Gwendolen Einseidel’s Cassius dominated the play from her first appearance-driven, passionate, prickly, and ultimately dying a noble but pointless death, this was a performance that lived the part from the inside out. She was closely challenged for the laurels, though, by Hayley Miller’s Mark Anthony, who, for reasons I never quite fathomed, made his/her first entrance dressed as a Playboy bunny.

She rode the incredibly testing funeral speech with ease and intelligence, and presented a chilling ruthlessness as Anthony and Octavius carved up the Roman world between them. None of the male leads were as strong or as accomplished, although Mitchell Grant’s devil-may-care Casca reminded me of Robert Vaughn’s sly assumption of the part in the Heston film.

Eric Robertson played Caesar as a sleazy gangster straight out of ‘Sexy Beast’, which begged the question as to why Anthony admired, rather than just feared, Caesar. Matthew McVarish is clearly going to be a fine actor, with an imposing stage presence, but Brutus is not his part, and he couldn’t prevent the noblest Roman coming across as something of a pompous prig-a viable interpretation that the text can support, but not the most interesting view of what can be a very complex character.

Wearing a white singlet, and matched against Cindy Derby’s over-the-top Portia, they looked more like Stanley Kowalski fighting with Blanche Dubois than anything from Shakespeare-or Rome!

Like a number of Shakespeare plays (‘Macbeth’ is another), ‘Julius Caesar’ rather falls apart in its last third, but this production kept up the pace and momentum through to the end, when, in a nice final coup de theatre, Anthony and Octavius delivered their closing speeches to an enthusiastic audience of hacks and paparazzi.
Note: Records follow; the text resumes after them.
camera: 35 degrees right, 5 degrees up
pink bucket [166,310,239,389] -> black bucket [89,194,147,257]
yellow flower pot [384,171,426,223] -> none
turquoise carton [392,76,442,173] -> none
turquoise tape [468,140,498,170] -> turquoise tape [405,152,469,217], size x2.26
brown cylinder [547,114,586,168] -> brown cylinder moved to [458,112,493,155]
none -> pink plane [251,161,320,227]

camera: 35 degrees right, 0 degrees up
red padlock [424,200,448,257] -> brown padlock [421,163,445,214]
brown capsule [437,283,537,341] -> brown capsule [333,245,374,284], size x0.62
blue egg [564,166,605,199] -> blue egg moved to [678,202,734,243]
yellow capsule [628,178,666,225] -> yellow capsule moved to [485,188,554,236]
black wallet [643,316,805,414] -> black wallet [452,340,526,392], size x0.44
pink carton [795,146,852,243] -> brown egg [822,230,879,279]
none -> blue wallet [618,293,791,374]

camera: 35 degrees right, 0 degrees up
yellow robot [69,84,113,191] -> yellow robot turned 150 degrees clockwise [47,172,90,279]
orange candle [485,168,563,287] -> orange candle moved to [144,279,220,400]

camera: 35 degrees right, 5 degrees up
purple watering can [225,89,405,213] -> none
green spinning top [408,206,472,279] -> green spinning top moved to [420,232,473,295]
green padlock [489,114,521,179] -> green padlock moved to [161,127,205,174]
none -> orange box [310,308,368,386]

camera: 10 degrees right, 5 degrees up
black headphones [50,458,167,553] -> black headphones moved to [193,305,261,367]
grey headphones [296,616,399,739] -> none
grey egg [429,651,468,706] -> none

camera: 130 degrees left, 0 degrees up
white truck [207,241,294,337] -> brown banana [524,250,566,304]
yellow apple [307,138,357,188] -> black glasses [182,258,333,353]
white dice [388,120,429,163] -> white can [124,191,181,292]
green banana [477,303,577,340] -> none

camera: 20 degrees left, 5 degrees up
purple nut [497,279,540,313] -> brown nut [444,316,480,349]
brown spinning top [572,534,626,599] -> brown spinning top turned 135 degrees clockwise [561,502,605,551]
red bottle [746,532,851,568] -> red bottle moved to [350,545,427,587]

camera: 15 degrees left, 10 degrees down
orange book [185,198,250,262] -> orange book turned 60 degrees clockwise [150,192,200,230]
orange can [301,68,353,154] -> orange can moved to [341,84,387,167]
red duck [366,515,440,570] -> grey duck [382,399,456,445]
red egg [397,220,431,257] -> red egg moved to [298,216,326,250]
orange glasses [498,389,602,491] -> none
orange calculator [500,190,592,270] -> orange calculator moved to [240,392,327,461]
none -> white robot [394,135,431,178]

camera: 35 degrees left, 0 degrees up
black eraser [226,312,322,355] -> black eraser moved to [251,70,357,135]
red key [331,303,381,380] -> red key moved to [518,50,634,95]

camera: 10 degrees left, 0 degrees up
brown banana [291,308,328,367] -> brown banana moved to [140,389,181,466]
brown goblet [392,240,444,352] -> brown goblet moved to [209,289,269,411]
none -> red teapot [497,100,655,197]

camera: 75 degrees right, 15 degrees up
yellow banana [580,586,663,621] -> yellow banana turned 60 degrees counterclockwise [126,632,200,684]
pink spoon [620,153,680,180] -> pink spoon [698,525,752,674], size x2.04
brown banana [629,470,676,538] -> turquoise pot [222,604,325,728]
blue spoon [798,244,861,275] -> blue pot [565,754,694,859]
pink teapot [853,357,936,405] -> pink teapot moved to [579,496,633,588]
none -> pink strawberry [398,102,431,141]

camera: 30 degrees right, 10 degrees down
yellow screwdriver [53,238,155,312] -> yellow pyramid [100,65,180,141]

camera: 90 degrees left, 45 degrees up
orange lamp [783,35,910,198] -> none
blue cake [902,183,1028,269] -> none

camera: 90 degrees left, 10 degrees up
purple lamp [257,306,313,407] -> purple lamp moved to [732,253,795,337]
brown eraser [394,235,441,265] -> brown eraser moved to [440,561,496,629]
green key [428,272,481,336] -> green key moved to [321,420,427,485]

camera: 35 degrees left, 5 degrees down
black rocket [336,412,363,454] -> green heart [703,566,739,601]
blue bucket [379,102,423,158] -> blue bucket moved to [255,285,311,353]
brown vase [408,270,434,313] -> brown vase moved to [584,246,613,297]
Shakespeare, this play constantly reminds us, knew all about spin.

For anyone seeing their first ever Shakespeare, this would not have been a bad introduction. The arguments were presented clearly and forcefully. The language was spoken, mostly, with a real sense of its meaning and impact. The production, as you would expect from a student cast, was physical and energetic-though it’s another sign of the times that so many of the students were clearly not straight from school! If this is indeed to be the first of many such ventures north, then the partnership between the RSAMD and North Highland Connections is to be warmly welcomed.